Living the Title
When I began writing this column two years ago, a few names came to mind for it. But none seemed more fitting than “The Learning Curve.”
At the time, I was a fresh product of the 20 months of exams, lectures and laboratories that define the medical student experience in the preclinical years. I was also embarking on a new learning curve as a student clerk, on the wards. Here, patient write-ups replaced note-taking, physical examinations replaced sit-down exams, and a white coat and tie replaced the jeans and baseball cap that happened to be closest to my bed in the morning. Instead of an 8 a.m. lecture, I now had 8 a.m. inpatient rounds. And because rookie clinical clerks learn the hard way, I quickly found that these sessions all too frequently could take place at 6 a.m.
But perhaps the most striking difference between preclinical and clinical training was the teaching I had come to rely on. During the first two years, professors streamed through the lecture halls sharing insights on their particular areas of scientific expertise. It was like an album of the Greatest Hits of Hopkins, featuring department chairs, renowned researchers and superb clinicians as the performers. Like any CD, some tracks were fast, some slow, some classic, some forgettable. Some reminded you why you fell in love with the band; others made you question why you bought the album in the first place. It all fit the image of medical school I had when I arrived in Baltimore —the experienced physician/scientist sharing knowledge with a collection of naive, enthusiastic doctors-to-be.
Then I hit the wards.
And here, although attending physicians retained ultimate responsibility for patient care, the daily functioning of the hospital relied heavily on the house staff, I found. This also applied to the teaching. The attending might make key points on rounds or give a lunchtime lecture on a topic of particular relevance, but I spent most of my day with a team of residents just a few years my senior.
Today, as I look back at the memorable moments and lasting lessons from my clinical years, virtually every one involves a resident. During an early rotation in pediatrics, I remember wondering if my intern, Ceila, was oddly superhuman. My first day on the inpatient service happened to be her first day of residency, yet she seemed unfazed by her new surroundings. Instead, she calmly taught me how to examine an infant, dose antibiotics and keep simultaneous track of multiple patients. And through it all, she maintained a sense of humor. How could I, in just two more years, mature into this sort of resident? It was decidedly unclear. Maybe Ceila was the exception.
As I progressed through my third year of medical school, I humbly realized that Ceila was representative.

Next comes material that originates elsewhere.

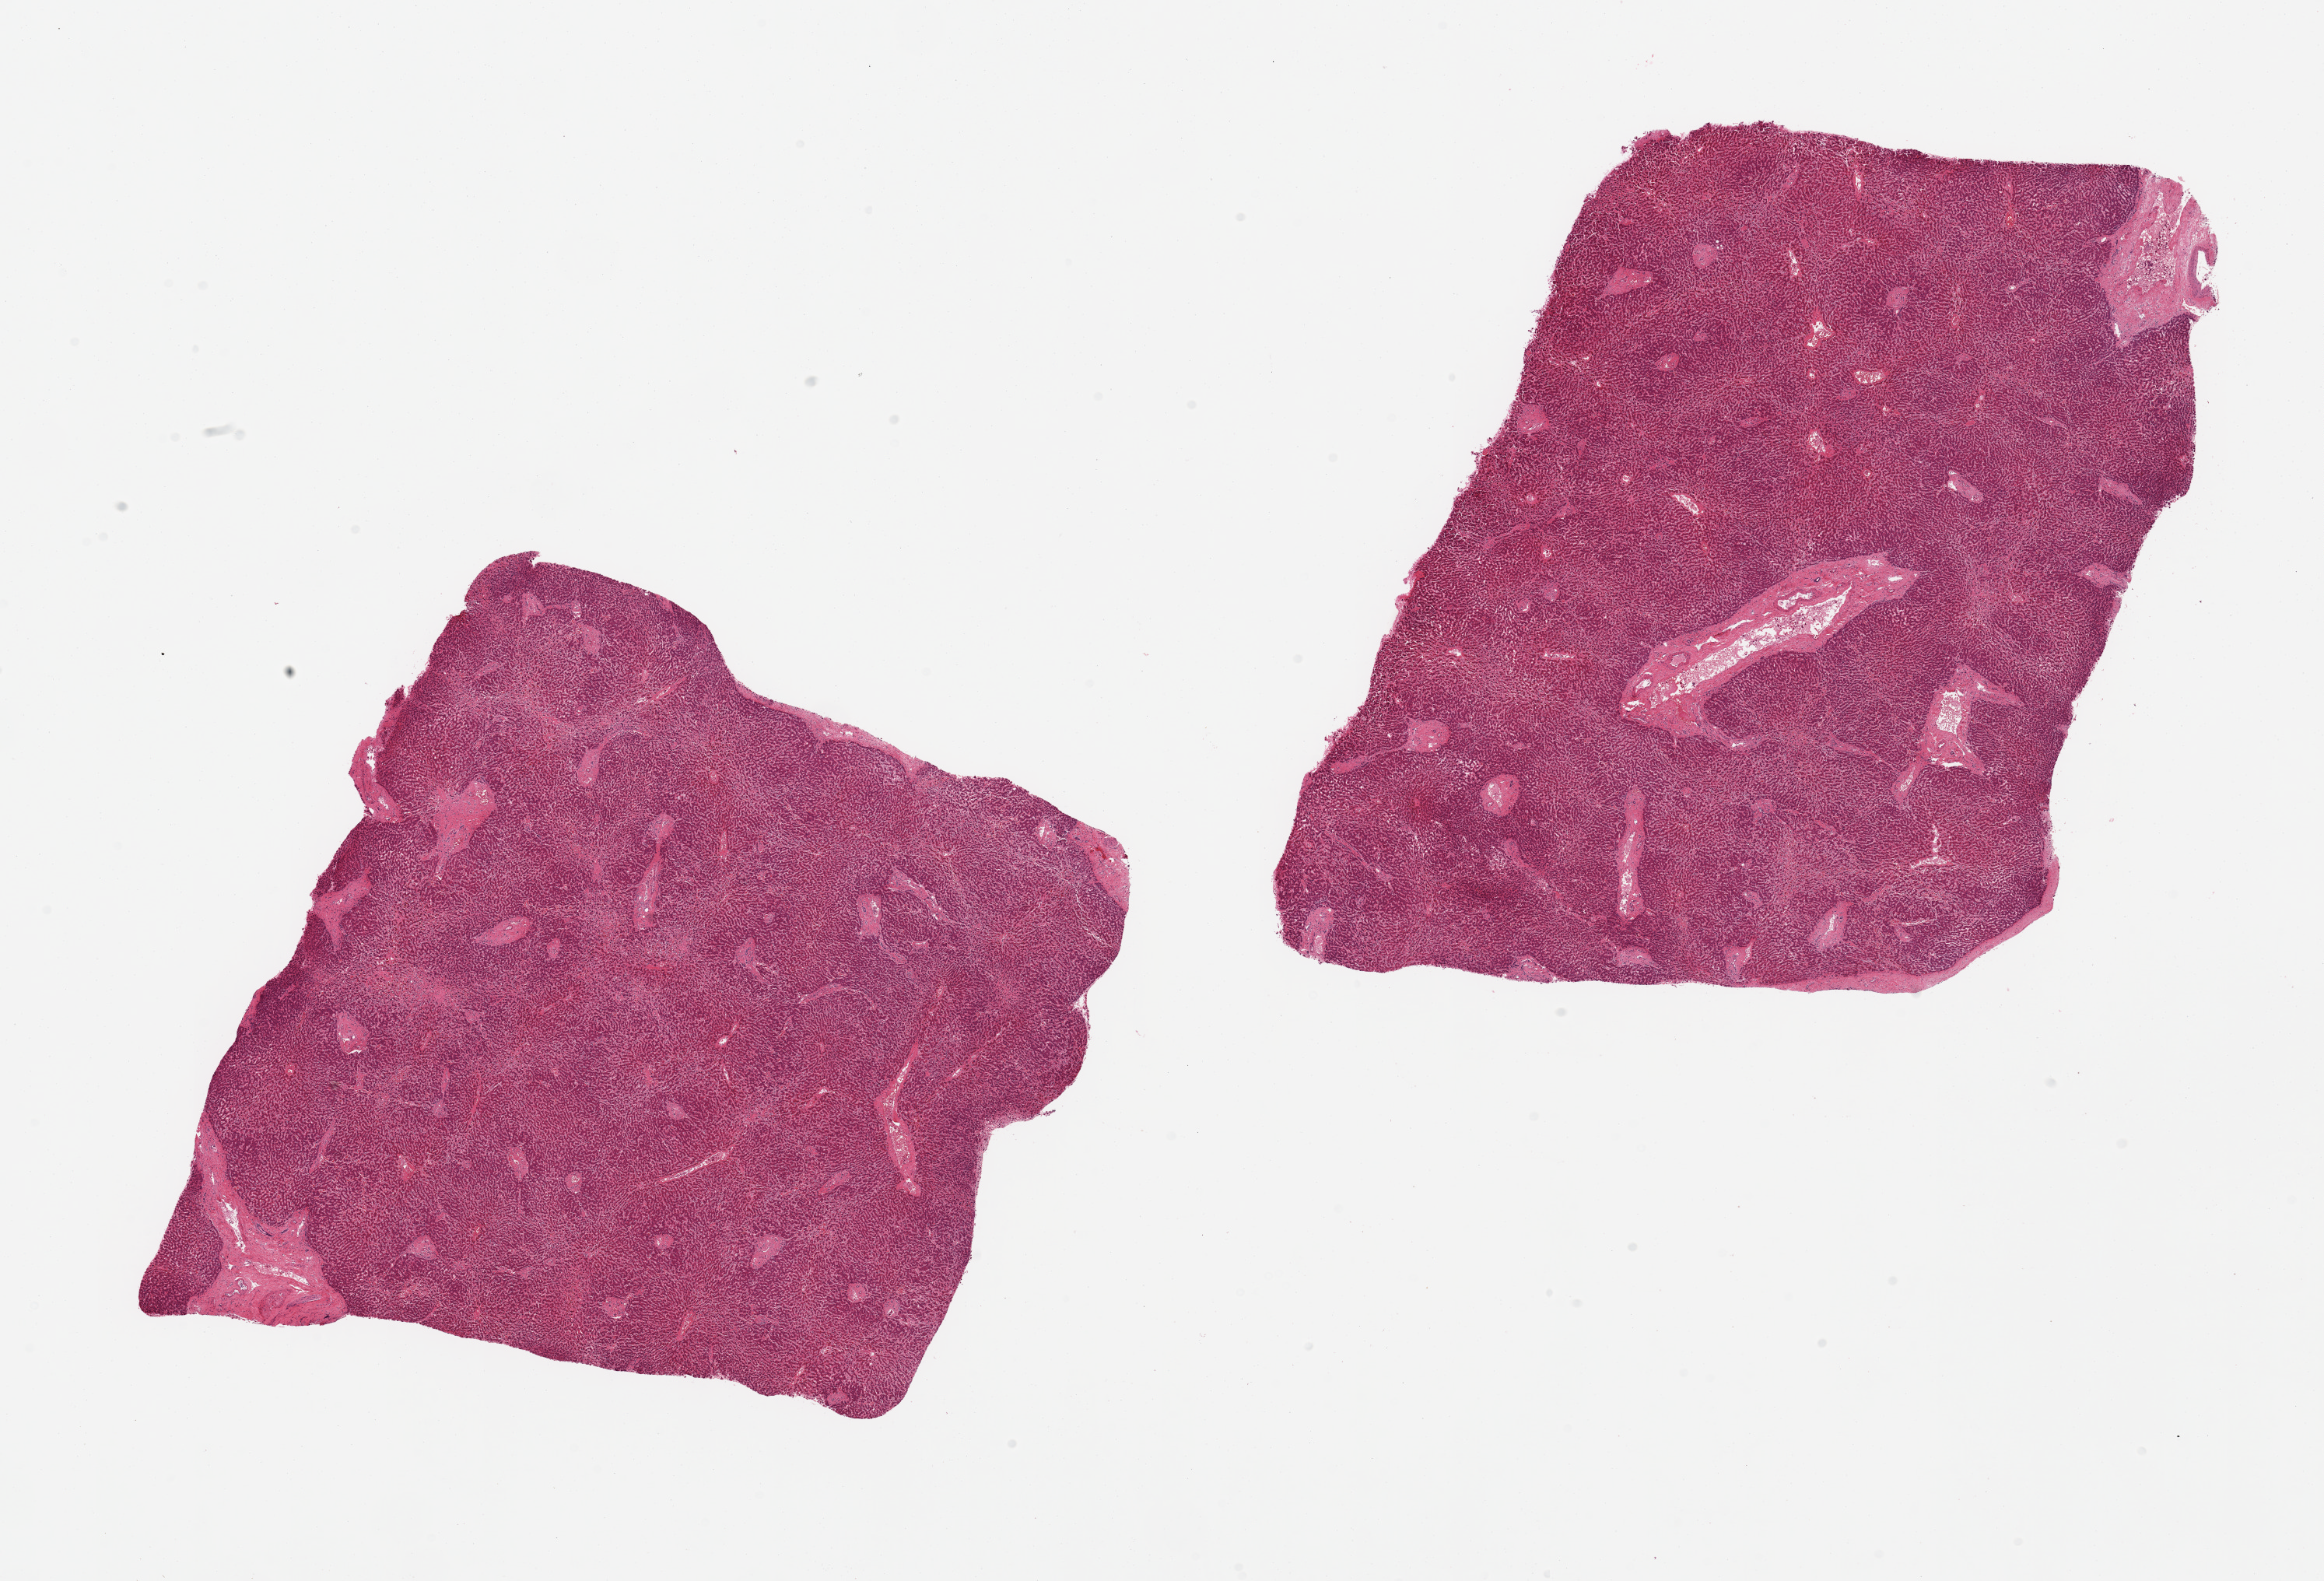
Whole-slide image, haematoxylin and eosin stain — low-resolution overview of the scanned area, about 23.6 x 16.1 mm (acquisition: 20x scan); PAXgene-fixed, paraffin-embedded tissue; target tissue: liver; donor tissue sample. Male donor.
- reviewer comment on this tissue sample: 2 pieces, moderate centrilobular/cardiac congestion, minimal steatosis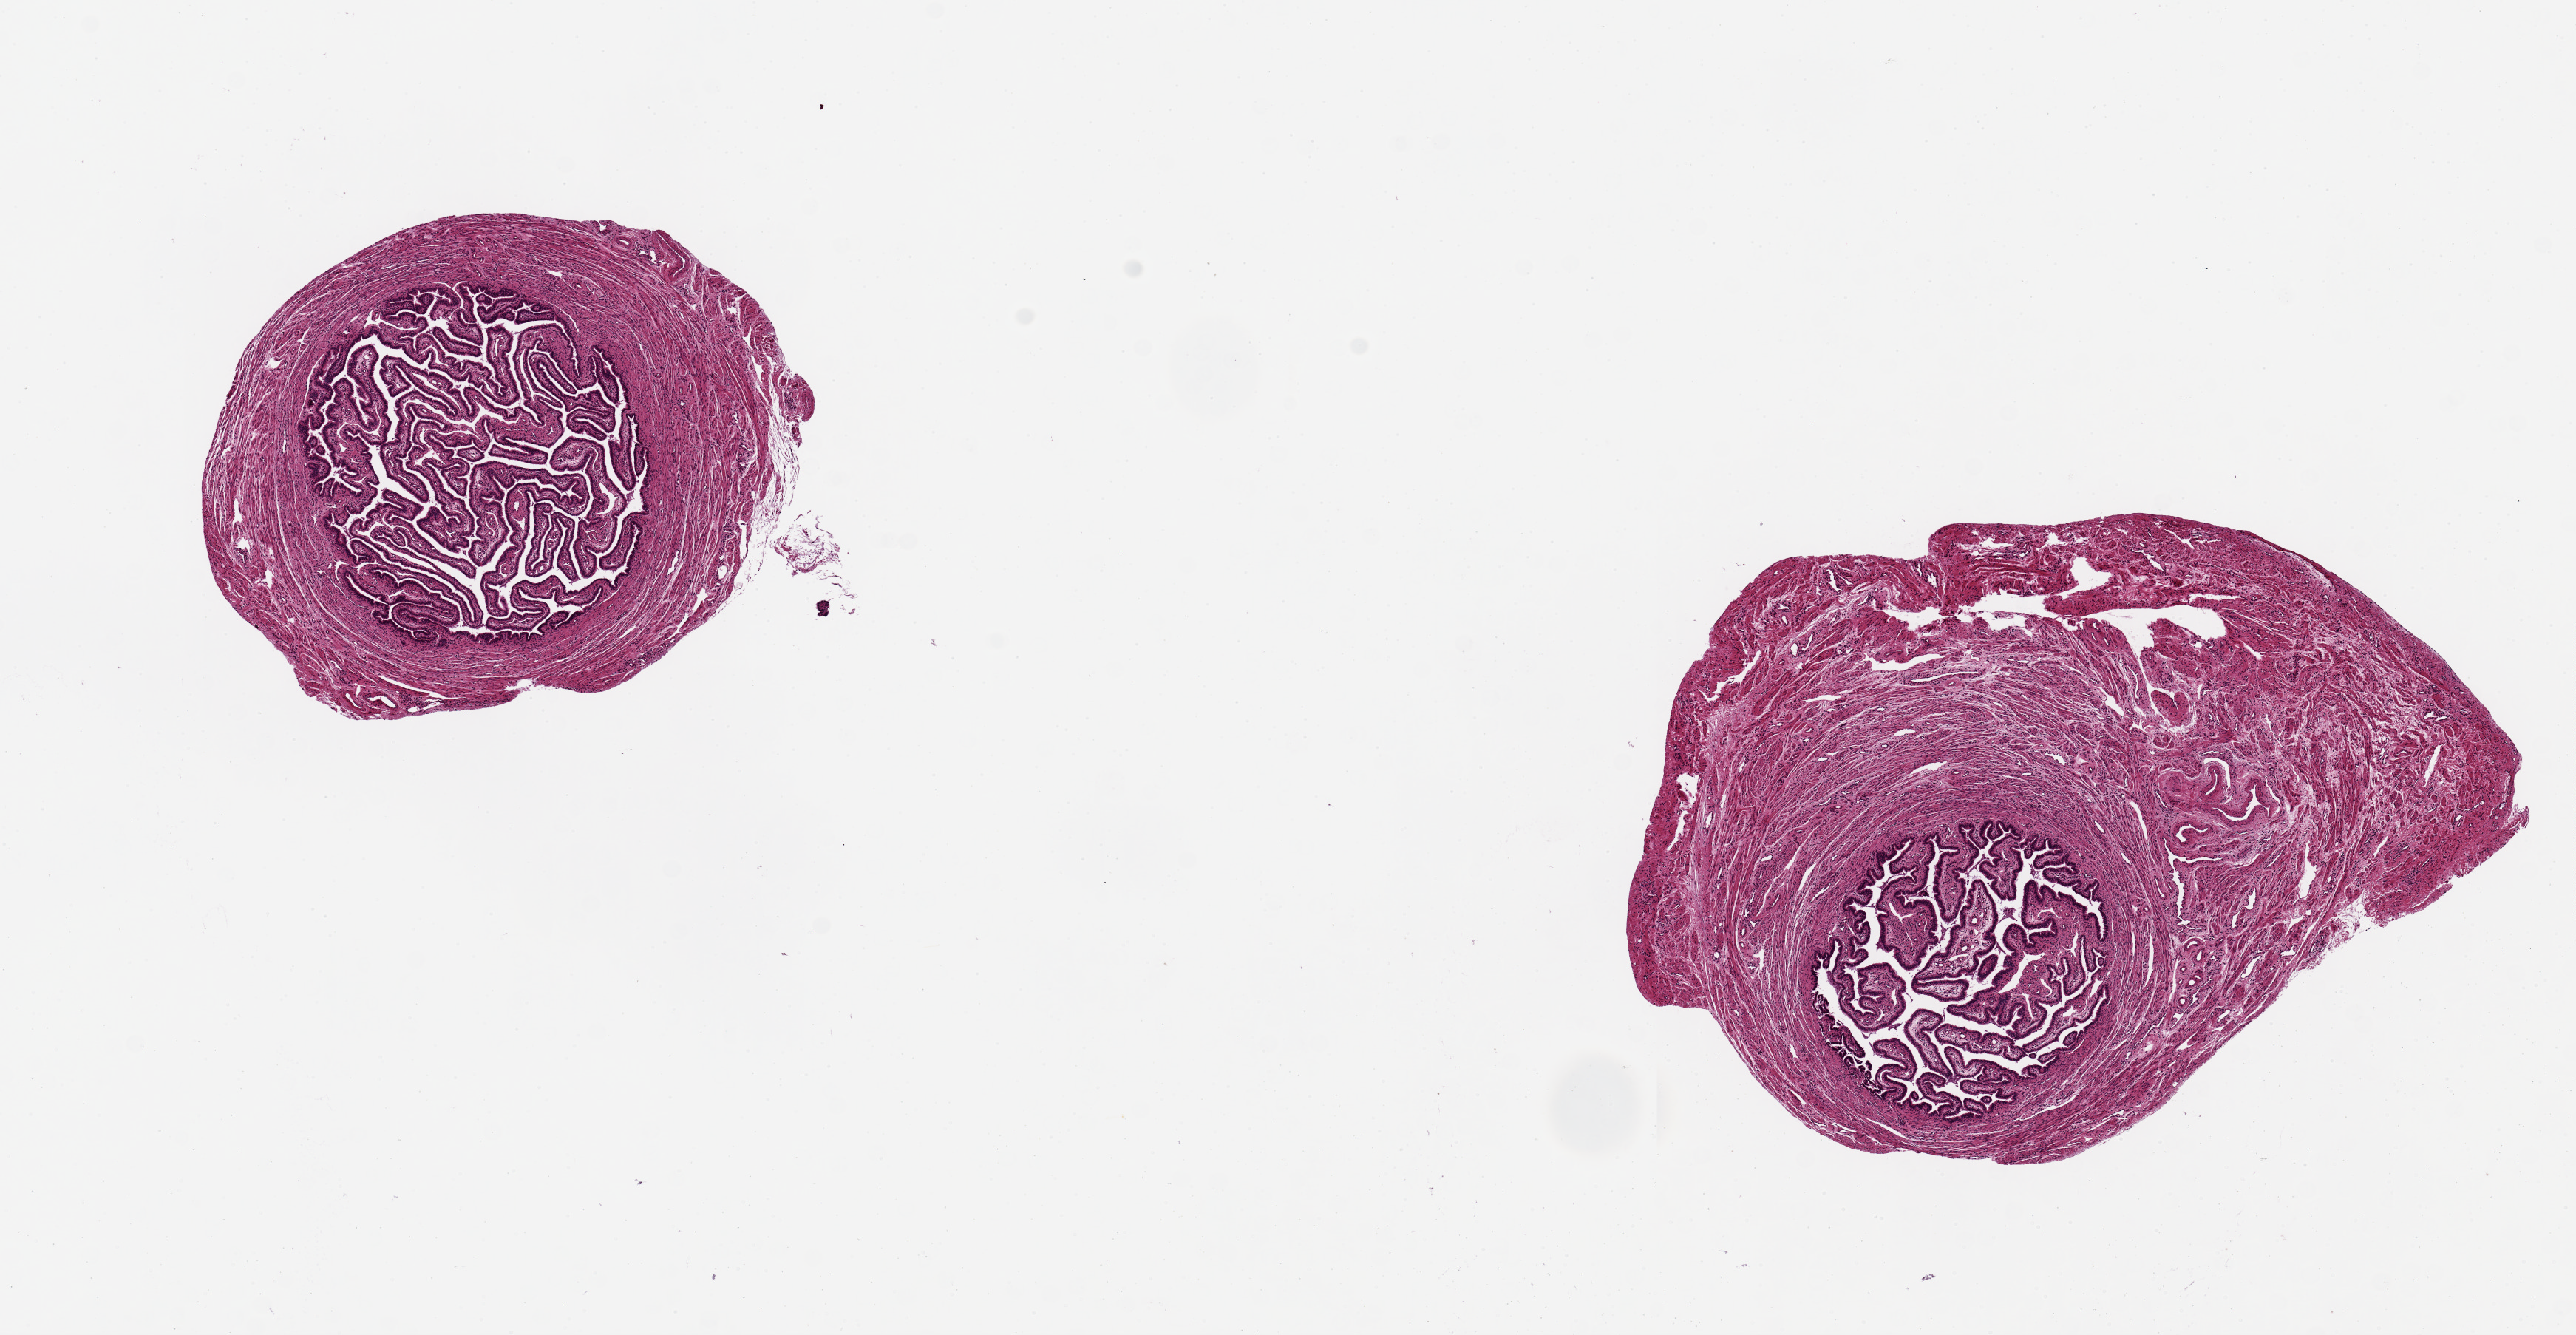
Whole-slide image, H&E stain, a low-resolution overview of the entire scanned area, about 13.8 x 7.1 mm; PAXgene-fixed, paraffin-embedded tissue; section of fallopian tube (target tissue); donor tissue sample. Donor: female.
Reviewer comment on this tissue sample: 2 pieces fallopian tube not ovary, may be used once label corrected.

At 3:30 a.m. Greg talked me through techniques in administering anesthesia as he medicated and monitored a sick woman undergoing an emergency Caesarian section in the operating room. Eric walked me through lung anatomy and optimal surgical technique as he tried to control the persistent bleeding in a middle-aged man's pulmonary artery. And Julie coolly broadcast directions to everyone in the room at the same time she guided my hands as I, for the first time, delivered the head of a newborn out of the birth canal and into the world.
As a fourth-year medical student, I spent a month as a sub-intern on the Osler Medical Service. Charged with primary (though not ultimate) patient care responsibilities, I began to put some of my third-year lessons to use.
I'll never forget my first night on call. Even though I felt proudly independent from the in-house resident on my team, I also felt a powerful reliance. Ann listened carefully to the treatment plan I proposed for a patient with a likely heart infection, making suggestions and refinements along the way. After hearing my presentation the next morning on rounds though, the attending simply turned to another resident and asked what he thought of the plan.
The attending, Dr. Zaas, summed up the case and answered everybody's final questions. But most of the teaching—from the overnight evaluation of the patient to the treatment plan to the discussion—was driven by the house staff.
And now at last, with only one rotation and a three-hour graduation ceremony separating me from my own residency, I wonder what that beginner student clerk will think of me next July. Can I be an effective resident-teacher, even as I continue to fill the gaps in my own clinical knowledge? Maybe this is what they mean when they say the practice of medicine is a lifelong learning process.
Because for every question from a friend, family member, or third-year medical student that I can now answer about heart disease, pregnancy or diabetes, there are four questions that I want to pose to my attending.
On the other hand, maybe I'll ask my senior resident first.